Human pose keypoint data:
##############################
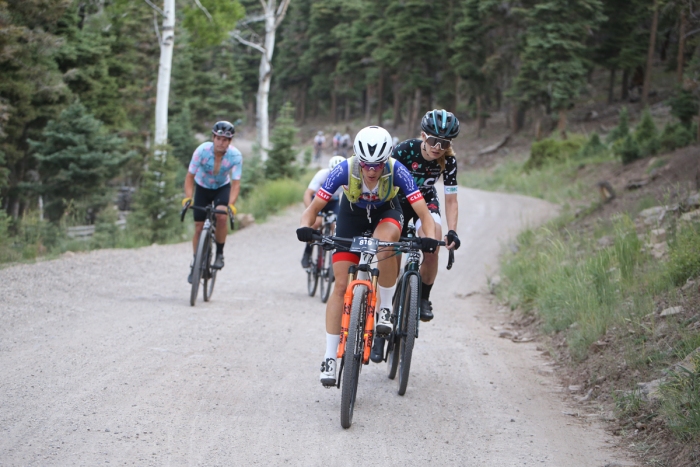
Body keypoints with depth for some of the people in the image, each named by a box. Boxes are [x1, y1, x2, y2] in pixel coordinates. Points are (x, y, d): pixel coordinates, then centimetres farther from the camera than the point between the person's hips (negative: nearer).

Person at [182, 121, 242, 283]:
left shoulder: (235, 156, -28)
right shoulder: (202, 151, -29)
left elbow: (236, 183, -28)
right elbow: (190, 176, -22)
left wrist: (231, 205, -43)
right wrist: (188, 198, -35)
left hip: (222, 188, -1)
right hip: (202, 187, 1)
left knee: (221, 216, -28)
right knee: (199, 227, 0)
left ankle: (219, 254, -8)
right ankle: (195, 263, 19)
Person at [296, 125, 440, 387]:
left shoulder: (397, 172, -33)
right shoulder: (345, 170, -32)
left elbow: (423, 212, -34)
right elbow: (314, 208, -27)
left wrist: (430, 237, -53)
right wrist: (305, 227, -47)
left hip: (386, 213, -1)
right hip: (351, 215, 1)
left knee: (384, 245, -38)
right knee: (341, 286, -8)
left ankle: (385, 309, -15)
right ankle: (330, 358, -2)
##############################
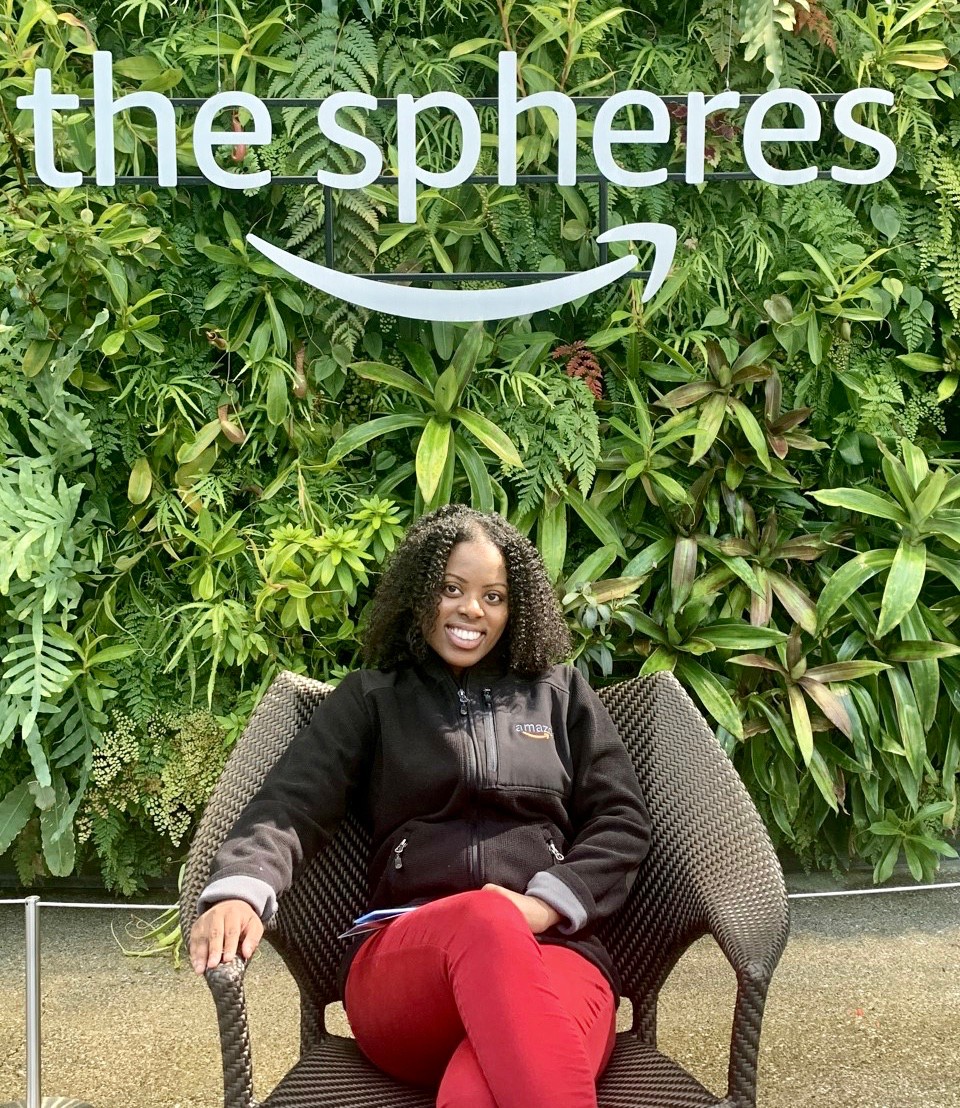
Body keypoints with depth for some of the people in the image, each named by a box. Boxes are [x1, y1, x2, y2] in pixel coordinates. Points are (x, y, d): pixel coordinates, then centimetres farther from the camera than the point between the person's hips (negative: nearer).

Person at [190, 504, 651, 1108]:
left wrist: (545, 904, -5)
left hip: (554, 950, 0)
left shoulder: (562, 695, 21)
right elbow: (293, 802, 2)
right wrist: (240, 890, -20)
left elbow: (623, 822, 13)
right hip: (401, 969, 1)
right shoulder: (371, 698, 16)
##############################
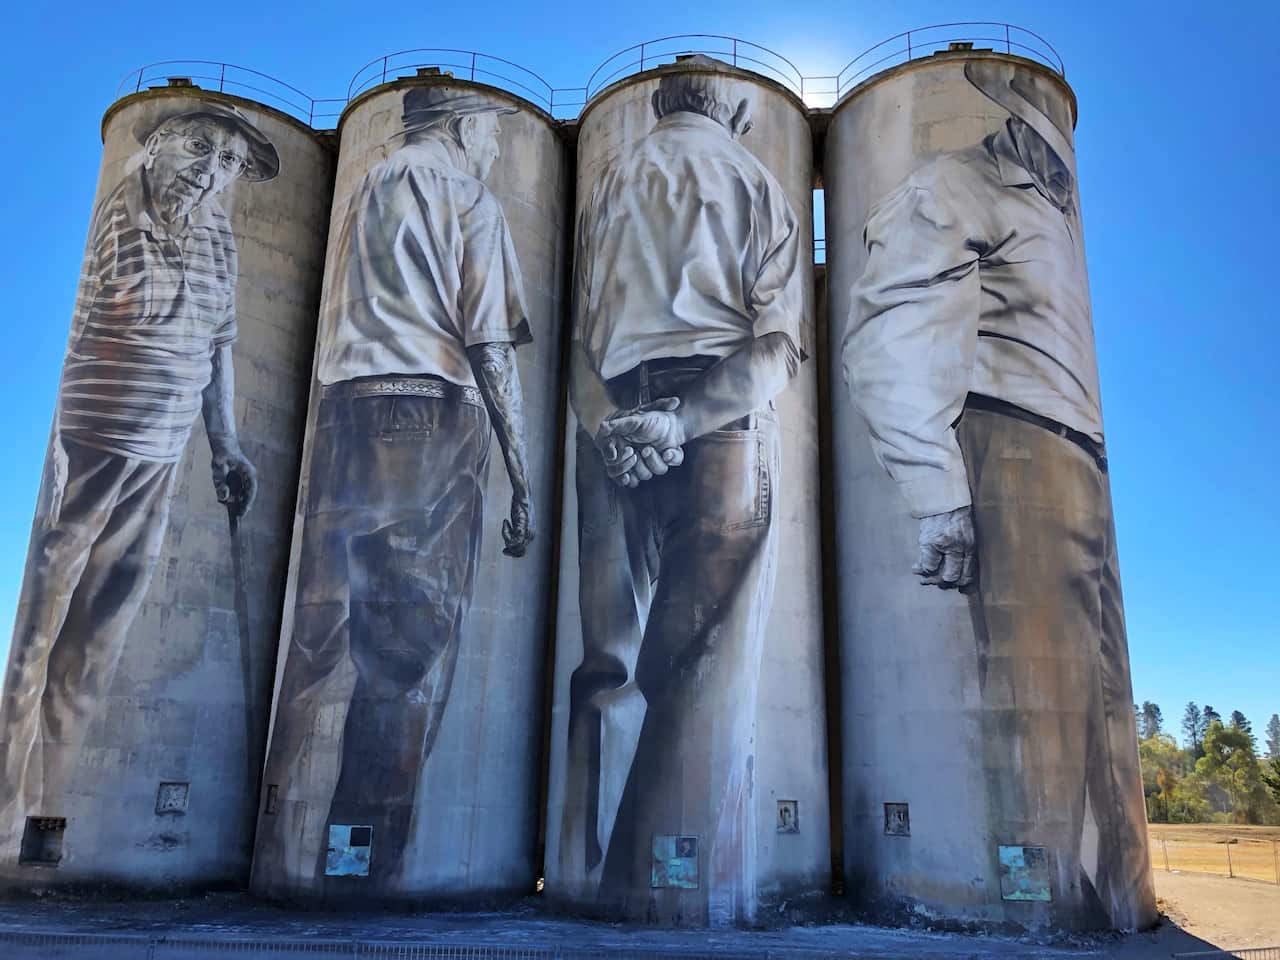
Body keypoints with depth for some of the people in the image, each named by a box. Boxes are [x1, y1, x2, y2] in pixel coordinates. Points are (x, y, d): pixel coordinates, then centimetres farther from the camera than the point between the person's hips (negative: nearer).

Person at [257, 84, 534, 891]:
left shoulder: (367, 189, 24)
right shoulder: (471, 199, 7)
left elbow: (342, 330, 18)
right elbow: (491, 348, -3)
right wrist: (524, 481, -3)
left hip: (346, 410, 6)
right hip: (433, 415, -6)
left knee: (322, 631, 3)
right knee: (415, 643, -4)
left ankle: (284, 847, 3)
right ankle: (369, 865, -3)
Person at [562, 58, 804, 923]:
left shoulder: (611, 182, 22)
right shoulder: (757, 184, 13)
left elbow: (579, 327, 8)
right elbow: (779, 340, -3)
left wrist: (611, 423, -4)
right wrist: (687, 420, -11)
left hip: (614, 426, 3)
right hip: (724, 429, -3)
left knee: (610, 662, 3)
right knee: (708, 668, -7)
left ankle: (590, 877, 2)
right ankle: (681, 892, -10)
##############################
* TASK TO COMPLETE *
Using the entries shown above, reproduce verbatim the lines from the line bearing "right hip: (351, 215, 1)" to the line bearing "right ankle: (330, 358, -2)", inclusive.

* OUTPUT FOR THIS TASK *
right hip: (351, 215, 1)
left knee: (384, 245, -38)
right knee: (341, 286, -8)
left ankle: (385, 309, -15)
right ankle: (330, 358, -2)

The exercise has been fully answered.